Super rare metal vanished from Harvard laboratory

A group of Harvard scientists have reported that one of the world’s most super-rare metals has mysteriously vanished from their laboratory. 

Last month, scientists at Harvard University successfully created metallic hydrogen – a feat that no-one else had done before.

Morningticker.com reports:

Scientists hailed it as the “holy grail” of high pressure physics when they finally produced it in the lab: metallic hydrogen, a century after it was first theorized to exist.

And now that sample, which had been held in a hyper refrigerated laboratory, has vanished into thin air, and scientists can’t figure out why.

Hydrogen is the most abundant element in the universe, but it exists almost exclusively as a gas.

Theoretically, it could be turned into a metal at extreme pressures, but no one had pulled it off until scientists at Harvard University announced they did it in January, prompting some skeptics and a lot of headlines. But now they say a laboratory accident has caused it to vanish.
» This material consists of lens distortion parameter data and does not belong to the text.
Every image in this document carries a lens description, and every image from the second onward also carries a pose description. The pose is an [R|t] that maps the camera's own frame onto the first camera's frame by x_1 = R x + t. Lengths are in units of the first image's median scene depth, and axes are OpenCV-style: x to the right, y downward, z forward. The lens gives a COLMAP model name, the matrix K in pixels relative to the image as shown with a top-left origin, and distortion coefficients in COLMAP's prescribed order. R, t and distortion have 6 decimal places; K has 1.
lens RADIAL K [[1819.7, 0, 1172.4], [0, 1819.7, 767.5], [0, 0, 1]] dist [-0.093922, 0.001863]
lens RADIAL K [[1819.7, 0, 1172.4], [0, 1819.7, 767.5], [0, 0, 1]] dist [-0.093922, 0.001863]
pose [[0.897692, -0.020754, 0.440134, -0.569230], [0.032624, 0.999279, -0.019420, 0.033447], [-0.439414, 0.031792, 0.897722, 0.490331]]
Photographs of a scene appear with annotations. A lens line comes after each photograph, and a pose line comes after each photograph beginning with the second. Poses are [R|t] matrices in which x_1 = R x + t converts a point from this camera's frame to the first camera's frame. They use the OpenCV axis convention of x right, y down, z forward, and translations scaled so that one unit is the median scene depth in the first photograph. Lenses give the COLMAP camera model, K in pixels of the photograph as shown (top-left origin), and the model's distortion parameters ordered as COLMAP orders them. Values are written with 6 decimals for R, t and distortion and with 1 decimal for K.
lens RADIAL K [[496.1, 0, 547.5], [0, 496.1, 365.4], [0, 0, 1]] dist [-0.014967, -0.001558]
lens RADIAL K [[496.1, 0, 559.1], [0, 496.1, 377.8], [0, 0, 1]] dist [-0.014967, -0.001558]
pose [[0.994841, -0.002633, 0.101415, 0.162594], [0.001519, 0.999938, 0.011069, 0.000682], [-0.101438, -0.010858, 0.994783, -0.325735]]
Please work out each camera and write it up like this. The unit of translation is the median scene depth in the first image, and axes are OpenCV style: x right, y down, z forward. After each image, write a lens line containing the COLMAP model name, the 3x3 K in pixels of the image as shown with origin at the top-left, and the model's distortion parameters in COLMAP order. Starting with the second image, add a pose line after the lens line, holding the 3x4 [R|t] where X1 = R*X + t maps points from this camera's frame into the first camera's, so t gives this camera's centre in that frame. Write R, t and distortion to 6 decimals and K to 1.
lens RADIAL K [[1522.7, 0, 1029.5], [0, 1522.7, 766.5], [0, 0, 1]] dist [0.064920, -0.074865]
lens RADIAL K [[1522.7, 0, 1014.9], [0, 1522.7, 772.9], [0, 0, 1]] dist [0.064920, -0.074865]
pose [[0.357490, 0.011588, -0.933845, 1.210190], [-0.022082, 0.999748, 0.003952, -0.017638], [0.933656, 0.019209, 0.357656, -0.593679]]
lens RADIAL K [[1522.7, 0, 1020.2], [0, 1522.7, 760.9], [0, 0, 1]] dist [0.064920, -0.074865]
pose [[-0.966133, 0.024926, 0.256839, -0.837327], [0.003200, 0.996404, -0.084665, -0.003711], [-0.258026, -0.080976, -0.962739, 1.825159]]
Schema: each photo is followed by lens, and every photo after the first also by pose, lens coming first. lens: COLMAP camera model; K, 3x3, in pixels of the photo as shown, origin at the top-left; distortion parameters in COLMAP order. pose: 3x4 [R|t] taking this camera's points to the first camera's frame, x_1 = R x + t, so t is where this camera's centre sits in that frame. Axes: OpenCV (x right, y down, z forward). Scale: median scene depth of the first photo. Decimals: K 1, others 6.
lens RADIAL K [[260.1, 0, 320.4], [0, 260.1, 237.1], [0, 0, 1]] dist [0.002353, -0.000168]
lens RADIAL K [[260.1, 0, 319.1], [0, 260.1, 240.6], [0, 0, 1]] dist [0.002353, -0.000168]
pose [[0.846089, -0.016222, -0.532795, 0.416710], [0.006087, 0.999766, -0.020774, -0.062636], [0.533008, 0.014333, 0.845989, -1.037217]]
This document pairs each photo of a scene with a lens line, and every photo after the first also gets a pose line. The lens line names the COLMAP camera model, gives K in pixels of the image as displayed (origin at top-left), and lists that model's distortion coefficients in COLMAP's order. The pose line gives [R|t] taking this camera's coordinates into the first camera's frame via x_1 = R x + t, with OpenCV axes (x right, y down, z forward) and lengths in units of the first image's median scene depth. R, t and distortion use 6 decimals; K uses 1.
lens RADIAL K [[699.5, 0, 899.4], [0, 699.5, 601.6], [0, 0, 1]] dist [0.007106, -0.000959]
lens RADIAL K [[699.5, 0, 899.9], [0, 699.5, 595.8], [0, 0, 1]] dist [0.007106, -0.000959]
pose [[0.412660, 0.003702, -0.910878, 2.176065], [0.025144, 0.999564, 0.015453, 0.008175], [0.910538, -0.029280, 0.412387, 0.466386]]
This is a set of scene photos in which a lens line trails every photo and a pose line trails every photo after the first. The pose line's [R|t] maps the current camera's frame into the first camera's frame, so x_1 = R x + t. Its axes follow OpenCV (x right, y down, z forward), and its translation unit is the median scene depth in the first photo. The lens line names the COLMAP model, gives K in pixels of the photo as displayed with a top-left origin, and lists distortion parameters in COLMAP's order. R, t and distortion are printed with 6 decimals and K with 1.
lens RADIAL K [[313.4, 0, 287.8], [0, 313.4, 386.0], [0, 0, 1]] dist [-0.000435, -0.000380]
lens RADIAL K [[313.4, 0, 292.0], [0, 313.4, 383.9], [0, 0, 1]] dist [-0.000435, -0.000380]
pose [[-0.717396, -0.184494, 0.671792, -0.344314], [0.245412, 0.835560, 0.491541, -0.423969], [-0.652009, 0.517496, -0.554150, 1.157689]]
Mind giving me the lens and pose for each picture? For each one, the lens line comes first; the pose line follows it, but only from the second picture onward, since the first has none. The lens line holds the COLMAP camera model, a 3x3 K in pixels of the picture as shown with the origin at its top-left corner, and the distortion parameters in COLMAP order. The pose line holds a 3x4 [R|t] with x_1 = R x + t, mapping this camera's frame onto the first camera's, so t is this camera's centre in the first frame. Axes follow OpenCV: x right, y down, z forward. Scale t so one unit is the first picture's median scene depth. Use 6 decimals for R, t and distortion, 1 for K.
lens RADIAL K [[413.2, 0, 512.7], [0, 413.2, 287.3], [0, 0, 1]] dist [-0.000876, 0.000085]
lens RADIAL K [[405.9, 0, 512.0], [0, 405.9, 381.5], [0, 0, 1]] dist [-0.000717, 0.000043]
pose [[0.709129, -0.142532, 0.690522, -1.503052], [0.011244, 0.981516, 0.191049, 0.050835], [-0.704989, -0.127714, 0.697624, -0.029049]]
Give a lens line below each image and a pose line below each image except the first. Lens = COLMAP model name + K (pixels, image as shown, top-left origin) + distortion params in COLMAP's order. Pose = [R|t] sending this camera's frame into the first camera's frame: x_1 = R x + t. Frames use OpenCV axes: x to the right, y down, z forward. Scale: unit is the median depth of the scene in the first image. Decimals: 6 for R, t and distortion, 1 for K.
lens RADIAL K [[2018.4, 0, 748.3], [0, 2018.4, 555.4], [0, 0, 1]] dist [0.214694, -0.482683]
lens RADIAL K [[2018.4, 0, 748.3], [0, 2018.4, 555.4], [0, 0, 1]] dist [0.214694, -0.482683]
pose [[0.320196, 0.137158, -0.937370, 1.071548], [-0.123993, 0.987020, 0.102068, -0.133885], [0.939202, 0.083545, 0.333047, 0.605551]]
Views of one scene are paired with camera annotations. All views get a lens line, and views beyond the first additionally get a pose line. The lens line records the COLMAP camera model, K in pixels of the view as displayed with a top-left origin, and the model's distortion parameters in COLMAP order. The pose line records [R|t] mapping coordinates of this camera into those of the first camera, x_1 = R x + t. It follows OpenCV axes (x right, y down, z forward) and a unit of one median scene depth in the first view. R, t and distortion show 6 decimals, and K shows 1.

Reports indicate that the metallic hydrogen had been kept between a vice of two diamonds at huge pressures while being stored at 80 Kelvin, but something happened in the lab and the diamonds broke.

Now, the metallic hydrogen, which was 10 micrometers in diameter, has disappeared. It’s possible that it’s simply right under their noses, but there’s also a possibility that it has turned back into a gas.

“Nearly a century after it was theorized, Harvard scientists have succeeded in creating the rarest – and potentially one of the most valuable – materials on the planet,” Harvard said in their January statement announcing the discovery.

“The material – atomic metallic hydrogen – was created by Thomas D. Cabot Professor of the Natural Sciences Isaac Silvera and post-doctoral fellow Ranga Dias.

In addition to helping scientists answer fundamental questions about the nature of matter, the material is theorized to have a wide range of applications, including as a room-temperature superconductor. The creation of the rare material is described in a January 26 paper published in Science.”